Layangan itu sempat terbang. Terbang rendah. Tetapi kemudian bergoyang-goyang lalu berbalik mematuk tanah, dan terseret di tanah seiring langkah Indra berlari.

Indra mencoba sekali lagi, dan lagi, dan lagi. Namun, hasil tetap sama. Hingga layang-layang itu robek dan patah karena terlalu sering mematuk dan terseret di tanah. Anak itu akhirnya menyerah, dan meninggalkan benda itu beserta tali gelasan di tengah lapang.

“Bodoh sekali anak ini,” bisik bocah bangla itu pada Coki dan Aep.

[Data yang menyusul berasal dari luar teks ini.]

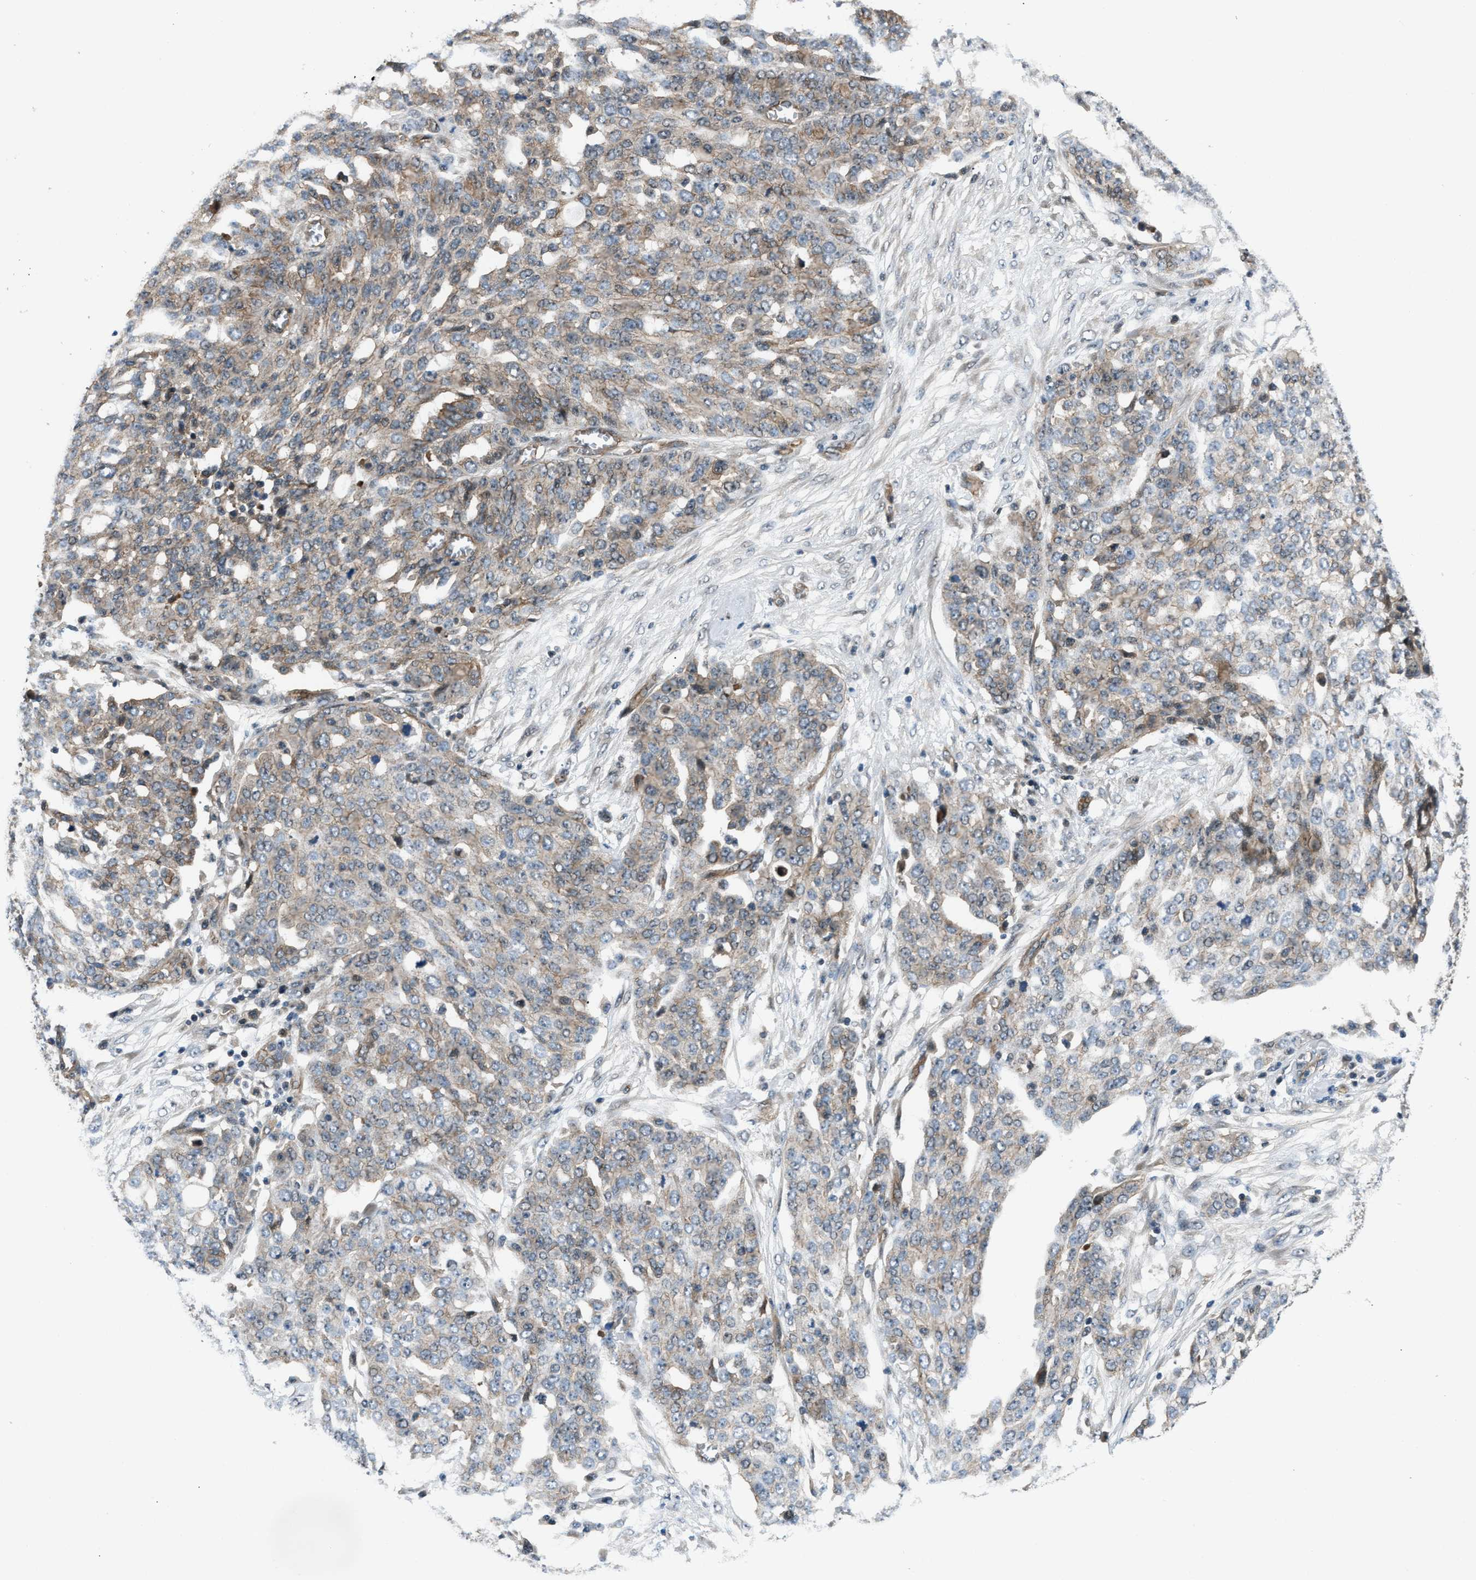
{"staining": {"intensity": "weak", "quantity": "25%-75%", "location": "cytoplasmic/membranous"}, "tissue": "ovarian cancer", "cell_type": "Tumor cells", "image_type": "cancer", "snomed": [{"axis": "morphology", "description": "Cystadenocarcinoma, serous, NOS"}, {"axis": "topography", "description": "Soft tissue"}, {"axis": "topography", "description": "Ovary"}], "caption": "A high-resolution histopathology image shows immunohistochemistry staining of serous cystadenocarcinoma (ovarian), which exhibits weak cytoplasmic/membranous expression in about 25%-75% of tumor cells.", "gene": "COPS2", "patient": {"sex": "female", "age": 57}}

Indra akhirnya menyerah, kemudian menghampiri kawan-kawannya, dan duduk tak jauh dari mereka. Dia tertunduk, termenung, dan mungkin berpikir betapa bodoh dirinya.

“Nggak apa-apa. Nanti coba lagi,” ucap Coki tersenyum.

Kemudian Aep beranjak menghampiri Indra dan mendapati kawannya itu hampir menangis. Dia duduk di sampingnya dan menyodorkan es jeruk miliknya lalu memberikannya pada Indra.

Saat melihat kawannya itu, Indra menyadari sesuatu. Betapa bodoh dirinya, dan berpikir mungkin karenanya, dia bisa saja tidak naik kelas lagi. Dan jika itu terjadi, bisa saja mereka–teman sekelasnya sekarang– tak mau lagi berteman seperti temannya tahun lalu di kelas tiga.

Indra memalingkan wajah, beralih pandang ke lapangan di mana layangan yang dibelinya hasil merengek pada ibu, kini tergeletak, tak kunjung terbang. Lalu teringat kata-kata ibu, bahwa dirinya mungkin memang harus lebih rajin belajar daripada bermain layangan.